Computer-generated image of the proposed Crystal Palace project

For me, the best photo was taken in 1932 from Addington Hills (Shirley Hills) over the JRGS windmill and on up to the original Crystal Palace:

View from Addington Hills to Crystal Palace in 1932

And here is a shot taken in 1920 of the original construction:

The Crystal Palace in  March 1920, 16 years before a fire destroyed the buildings.

The article is well worth a look; click on any image above to view a larger version.
   I wonder if the project will happen? My old Auntie in South Norwood said she had seen trams come and go then come back again, and maybe she will see the Crystal Palace again!
Please note that these images are ©MailOnline/JNVisuals and ©Cascade News. All rights reserved.

David Anderson, Southampton, Hants, September 2013 Email.

ML adds: The Great Exhibition of the Works of Industry of all Nations, or The Crystal Palace Exhibition as it was sometimes known - referring to the temporary structure in which it was housed - took place in Hyde Park, London, from 1st May to 11th October, 1851. It was the first in a series of World's Fair exhibitions of culture and industry that were to become a popular 19th-century feature. The Great Exhibition was organized by Henry Cole and Prince Albert, husband of Queen Victoria, and was attended by several notable figures of the time, including Charles Darwin, Samuel Colt, members of the Orléanist Royal Family and the writers Charlotte Brontë, Charles Dickens, Lewis Carroll, George Eliot and Alfred Lord Tennyson. Reportedly, some six million people - one in four of Britain's population at the time - visited the Great Exhibition.
   A special building built to house the show, nicknamed The Crystal Palace, or The Great Shalimar, was designed by Joseph Paxton with support from structural engineer Charles Fox; it went from its organisation to the grand opening in just nine months. The building took the form of a large glass house, 1,851 feet (564m) long by 454 feet (138m) wide, and was constructed from cast iron-frame components and glass made almost exclusively in Birmingham and Smethwick. From the interior, the building's large size was emphasized with trees and statues.
   The Crystal Palace was considered an enormous success and an architectural marvel, but also an engineering triumph that showed the importance of the Exhibition itself. The building was later moved and re-erected in an enlarged form at Sydenham in South London, an area that was renamed Crystal Palace. Sadly, it was destroyed by fire on 30 November 1936.
   Click here to hear an In Our Time BBC radio program from 2006 on The Crystal Palace, hosted by Melvyn Bragg.

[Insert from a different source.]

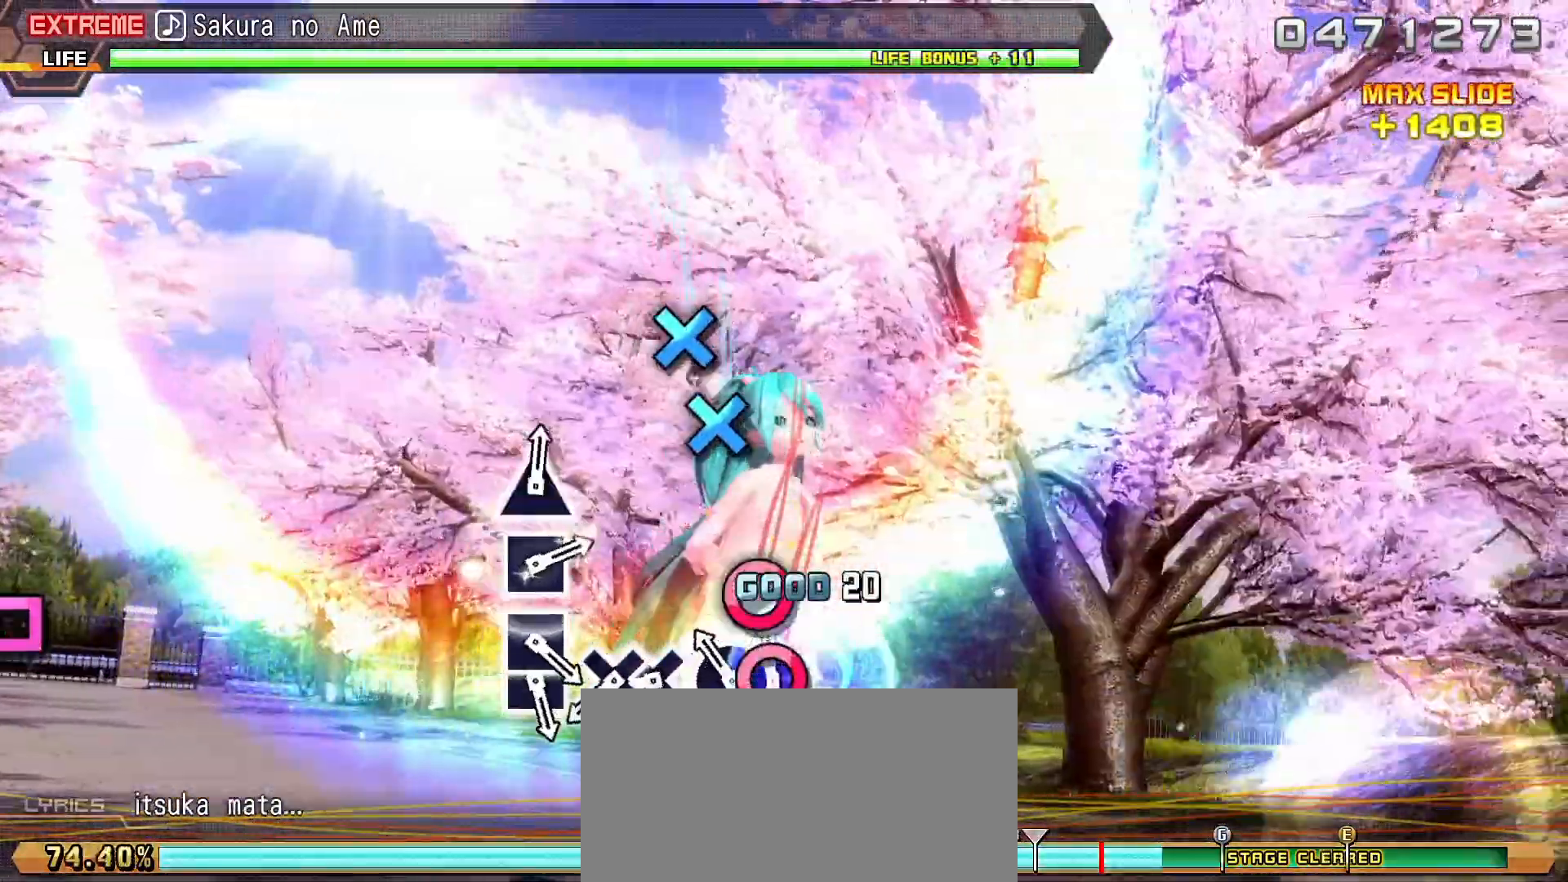
{"dt_ms": 500, "buttons": [], "left_stick": "center", "events": [[50, "CROSS", "down"], [150, "CROSS", "up"], [250, "CROSS", "down"], [333, "CROSS", "up"]]}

Karl W. Smith (JRGS 1946-51) adds: Crystal Palace rebuild? An interesting project but one wonders why? Not that I would have anything against the idea.
   As a child I was shown that view of the original building from Shirley Hills (no TV mast then!) and I remember being awakened from my bed in Waddon Court Road to see the glow in the sky as it burned.
   Then, a couple of decades later, the TV mast was the guidance point for me and other pilots to find our way into Croydon Aerodrome when using the north-east route; Oxted chalk face was the landmark when coming in from the south. Please remember that we didn't have radios on light aircraft back then.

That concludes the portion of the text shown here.